DIRECTIONS: Output every line below exactly.

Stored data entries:

Start of Block

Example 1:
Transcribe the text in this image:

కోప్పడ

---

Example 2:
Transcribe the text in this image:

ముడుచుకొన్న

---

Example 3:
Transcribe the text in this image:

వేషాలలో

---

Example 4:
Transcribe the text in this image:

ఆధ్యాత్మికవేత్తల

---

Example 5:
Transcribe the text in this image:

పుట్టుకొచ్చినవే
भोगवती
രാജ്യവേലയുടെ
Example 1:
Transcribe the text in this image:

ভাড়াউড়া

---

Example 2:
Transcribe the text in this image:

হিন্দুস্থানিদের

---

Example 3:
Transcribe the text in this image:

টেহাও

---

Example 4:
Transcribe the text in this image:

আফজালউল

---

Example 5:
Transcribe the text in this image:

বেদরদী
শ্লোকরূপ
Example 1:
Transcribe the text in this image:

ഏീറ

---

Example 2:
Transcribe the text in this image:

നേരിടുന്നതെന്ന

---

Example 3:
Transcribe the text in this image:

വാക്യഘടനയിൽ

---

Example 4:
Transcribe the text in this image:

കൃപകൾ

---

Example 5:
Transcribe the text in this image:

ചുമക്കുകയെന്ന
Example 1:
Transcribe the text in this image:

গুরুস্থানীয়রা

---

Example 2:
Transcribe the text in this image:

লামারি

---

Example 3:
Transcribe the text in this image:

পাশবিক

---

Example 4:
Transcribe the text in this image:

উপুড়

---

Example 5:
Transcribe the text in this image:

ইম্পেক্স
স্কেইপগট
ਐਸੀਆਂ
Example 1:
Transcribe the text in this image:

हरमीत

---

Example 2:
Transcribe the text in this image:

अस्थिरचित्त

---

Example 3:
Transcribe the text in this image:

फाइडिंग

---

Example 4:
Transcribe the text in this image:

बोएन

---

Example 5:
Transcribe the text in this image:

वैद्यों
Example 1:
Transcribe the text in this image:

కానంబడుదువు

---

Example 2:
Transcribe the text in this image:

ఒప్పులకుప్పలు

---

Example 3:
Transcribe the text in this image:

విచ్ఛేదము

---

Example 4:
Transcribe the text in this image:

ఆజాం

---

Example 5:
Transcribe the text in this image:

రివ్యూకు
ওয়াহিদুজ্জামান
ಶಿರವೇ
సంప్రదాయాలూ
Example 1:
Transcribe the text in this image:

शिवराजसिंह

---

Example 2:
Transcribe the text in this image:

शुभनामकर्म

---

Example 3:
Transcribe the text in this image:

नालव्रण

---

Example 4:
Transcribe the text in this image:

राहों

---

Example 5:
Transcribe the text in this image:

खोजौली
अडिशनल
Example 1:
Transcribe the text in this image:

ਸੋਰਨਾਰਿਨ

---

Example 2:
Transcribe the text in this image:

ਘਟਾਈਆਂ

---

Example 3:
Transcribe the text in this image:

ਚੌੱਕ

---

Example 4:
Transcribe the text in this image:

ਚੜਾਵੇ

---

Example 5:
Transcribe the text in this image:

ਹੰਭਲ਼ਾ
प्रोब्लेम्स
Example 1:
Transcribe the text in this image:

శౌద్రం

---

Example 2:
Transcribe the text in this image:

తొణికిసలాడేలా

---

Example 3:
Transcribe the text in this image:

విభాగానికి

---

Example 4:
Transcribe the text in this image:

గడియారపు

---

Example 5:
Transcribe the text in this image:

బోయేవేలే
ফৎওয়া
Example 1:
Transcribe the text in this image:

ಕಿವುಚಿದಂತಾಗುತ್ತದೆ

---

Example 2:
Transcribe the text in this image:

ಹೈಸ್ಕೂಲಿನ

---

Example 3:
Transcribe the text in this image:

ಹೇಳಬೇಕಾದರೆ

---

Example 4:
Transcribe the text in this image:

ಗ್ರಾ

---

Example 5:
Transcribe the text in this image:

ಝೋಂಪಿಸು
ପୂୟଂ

End of Block

WRITTEN ANSWER:
Example 1:
Transcribe the text in this image:

కోప్పడ

---

Example 2:
Transcribe the text in this image:

ముడుచుకొన్న

---

Example 3:
Transcribe the text in this image:

వేషాలలో

---

Example 4:
Transcribe the text in this image:

ఆధ్యాత్మికవేత్తల

---

Example 5:
Transcribe the text in this image:

పుట్టుకొచ్చినవే
भोगवती
രാജ്യവേലയുടെ
Example 1:
Transcribe the text in this image:

ভাড়াউড়া

---

Example 2:
Transcribe the text in this image:

হিন্দুস্থানিদের

---

Example 3:
Transcribe the text in this image:

টেহাও

---

Example 4:
Transcribe the text in this image:

আফজালউল

---

Example 5:
Transcribe the text in this image:

বেদরদী
শ্লোকরূপ
Example 1:
Transcribe the text in this image:

ഏീറ

---

Example 2:
Transcribe the text in this image:

നേരിടുന്നതെന്ന

---

Example 3:
Transcribe the text in this image:

വാക്യഘടനയിൽ

---

Example 4:
Transcribe the text in this image:

കൃപകൾ

---

Example 5:
Transcribe the text in this image:

ചുമക്കുകയെന്ന
Example 1:
Transcribe the text in this image:

গুরুস্থানীয়রা

---

Example 2:
Transcribe the text in this image:

লামারি

---

Example 3:
Transcribe the text in this image:

পাশবিক

---

Example 4:
Transcribe the text in this image:

উপুড়

---

Example 5:
Transcribe the text in this image:

ইম্পেক্স
স্কেইপগট
ਐਸੀਆਂ
Example 1:
Transcribe the text in this image:

हरमीत

---

Example 2:
Transcribe the text in this image:

अस्थिरचित्त

---

Example 3:
Transcribe the text in this image:

फाइडिंग

---

Example 4:
Transcribe the text in this image:

बोएन

---

Example 5:
Transcribe the text in this image:

वैद्यों
Example 1:
Transcribe the text in this image:

కానంబడుదువు

---

Example 2:
Transcribe the text in this image:

ఒప్పులకుప్పలు

---

Example 3:
Transcribe the text in this image:

విచ్ఛేదము

---

Example 4:
Transcribe the text in this image:

ఆజాం

---

Example 5:
Transcribe the text in this image:

రివ్యూకు
ওয়াহিদুজ্জামান
ಶಿರವೇ
సంప్రదాయాలూ
Example 1:
Transcribe the text in this image:

शिवराजसिंह

---

Example 2:
Transcribe the text in this image:

शुभनामकर्म

---

Example 3:
Transcribe the text in this image:

नालव्रण

---

Example 4:
Transcribe the text in this image:

राहों

---

Example 5:
Transcribe the text in this image:

खोजौली
अडिशनल
Example 1:
Transcribe the text in this image:

ਸੋਰਨਾਰਿਨ

---

Example 2:
Transcribe the text in this image:

ਘਟਾਈਆਂ

---

Example 3:
Transcribe the text in this image:

ਚੌੱਕ

---

Example 4:
Transcribe the text in this image:

ਚੜਾਵੇ

---

Example 5:
Transcribe the text in this image:

ਹੰਭਲ਼ਾ
प्रोब्लेम्स
Example 1:
Transcribe the text in this image:

శౌద్రం

---

Example 2:
Transcribe the text in this image:

తొణికిసలాడేలా

---

Example 3:
Transcribe the text in this image:

విభాగానికి

---

Example 4:
Transcribe the text in this image:

గడియారపు

---

Example 5:
Transcribe the text in this image:

బోయేవేలే
ফৎওয়া
Example 1:
Transcribe the text in this image:

ಕಿವುಚಿದಂತಾಗುತ್ತದೆ

---

Example 2:
Transcribe the text in this image:

ಹೈಸ್ಕೂಲಿನ

---

Example 3:
Transcribe the text in this image:

ಹೇಳಬೇಕಾದರೆ

---

Example 4:
Transcribe the text in this image:

ಗ್ರಾ

---

Example 5:
Transcribe the text in this image:

ಝೋಂಪಿಸು
ପୂୟଂ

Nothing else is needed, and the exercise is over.